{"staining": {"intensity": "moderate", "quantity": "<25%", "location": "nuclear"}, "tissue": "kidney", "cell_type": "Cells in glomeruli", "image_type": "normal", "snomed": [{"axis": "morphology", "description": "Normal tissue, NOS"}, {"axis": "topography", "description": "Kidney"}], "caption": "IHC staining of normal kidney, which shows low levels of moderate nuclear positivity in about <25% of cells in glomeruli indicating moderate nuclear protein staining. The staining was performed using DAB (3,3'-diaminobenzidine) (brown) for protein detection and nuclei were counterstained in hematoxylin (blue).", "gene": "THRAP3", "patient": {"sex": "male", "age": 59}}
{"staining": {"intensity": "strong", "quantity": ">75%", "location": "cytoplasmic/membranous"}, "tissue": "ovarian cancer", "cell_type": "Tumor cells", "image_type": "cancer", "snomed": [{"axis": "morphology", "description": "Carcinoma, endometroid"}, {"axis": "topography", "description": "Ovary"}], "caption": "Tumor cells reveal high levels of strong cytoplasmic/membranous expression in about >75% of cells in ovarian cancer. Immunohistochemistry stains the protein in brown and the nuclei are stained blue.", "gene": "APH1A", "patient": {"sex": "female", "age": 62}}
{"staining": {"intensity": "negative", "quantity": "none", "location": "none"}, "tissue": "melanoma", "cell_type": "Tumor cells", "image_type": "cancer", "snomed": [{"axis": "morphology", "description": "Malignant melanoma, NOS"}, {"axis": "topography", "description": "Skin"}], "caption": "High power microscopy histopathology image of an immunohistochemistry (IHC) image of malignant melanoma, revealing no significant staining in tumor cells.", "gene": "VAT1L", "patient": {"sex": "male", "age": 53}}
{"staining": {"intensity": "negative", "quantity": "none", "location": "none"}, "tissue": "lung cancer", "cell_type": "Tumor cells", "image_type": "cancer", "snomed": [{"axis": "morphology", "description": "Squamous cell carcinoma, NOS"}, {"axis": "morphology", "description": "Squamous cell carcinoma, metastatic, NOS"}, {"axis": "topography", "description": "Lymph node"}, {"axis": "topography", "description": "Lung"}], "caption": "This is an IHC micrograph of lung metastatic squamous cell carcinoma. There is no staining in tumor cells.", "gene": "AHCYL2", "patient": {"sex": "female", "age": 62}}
····················
## WHAT YOU WILL DO
What is needed is an exact copy of all the data above.

## SOLUTION
{"staining": {"intensity": "moderate", "quantity": "<25%", "location": "nuclear"}, "tissue": "kidney", "cell_type": "Cells in glomeruli", "image_type": "normal", "snomed": [{"axis": "morphology", "description": "Normal tissue, NOS"}, {"axis": "topography", "description": "Kidney"}], "caption": "IHC staining of normal kidney, which shows low levels of moderate nuclear positivity in about <25% of cells in glomeruli indicating moderate nuclear protein staining. The staining was performed using DAB (3,3'-diaminobenzidine) (brown) for protein detection and nuclei were counterstained in hematoxylin (blue).", "gene": "THRAP3", "patient": {"sex": "male", "age": 59}}
{"staining": {"intensity": "strong", "quantity": ">75%", "location": "cytoplasmic/membranous"}, "tissue": "ovarian cancer", "cell_type": "Tumor cells", "image_type": "cancer", "snomed": [{"axis": "morphology", "description": "Carcinoma, endometroid"}, {"axis": "topography", "description": "Ovary"}], "caption": "Tumor cells reveal high levels of strong cytoplasmic/membranous expression in about >75% of cells in ovarian cancer. Immunohistochemistry stains the protein in brown and the nuclei are stained blue.", "gene": "APH1A", "patient": {"sex": "female", "age": 62}}
{"staining": {"intensity": "negative", "quantity": "none", "location": "none"}, "tissue": "melanoma", "cell_type": "Tumor cells", "image_type": "cancer", "snomed": [{"axis": "morphology", "description": "Malignant melanoma, NOS"}, {"axis": "topography", "description": "Skin"}], "caption": "High power microscopy histopathology image of an immunohistochemistry (IHC) image of malignant melanoma, revealing no significant staining in tumor cells.", "gene": "VAT1L", "patient": {"sex": "male", "age": 53}}
{"staining": {"intensity": "negative", "quantity": "none", "location": "none"}, "tissue": "lung cancer", "cell_type": "Tumor cells", "image_type": "cancer", "snomed": [{"axis": "morphology", "description": "Squamous cell carcinoma, NOS"}, {"axis": "morphology", "description": "Squamous cell carcinoma, metastatic, NOS"}, {"axis": "topography", "description": "Lymph node"}, {"axis": "topography", "description": "Lung"}], "caption": "This is an IHC micrograph of lung metastatic squamous cell carcinoma. There is no staining in tumor cells.", "gene": "AHCYL2", "patient": {"sex": "female", "age": 62}}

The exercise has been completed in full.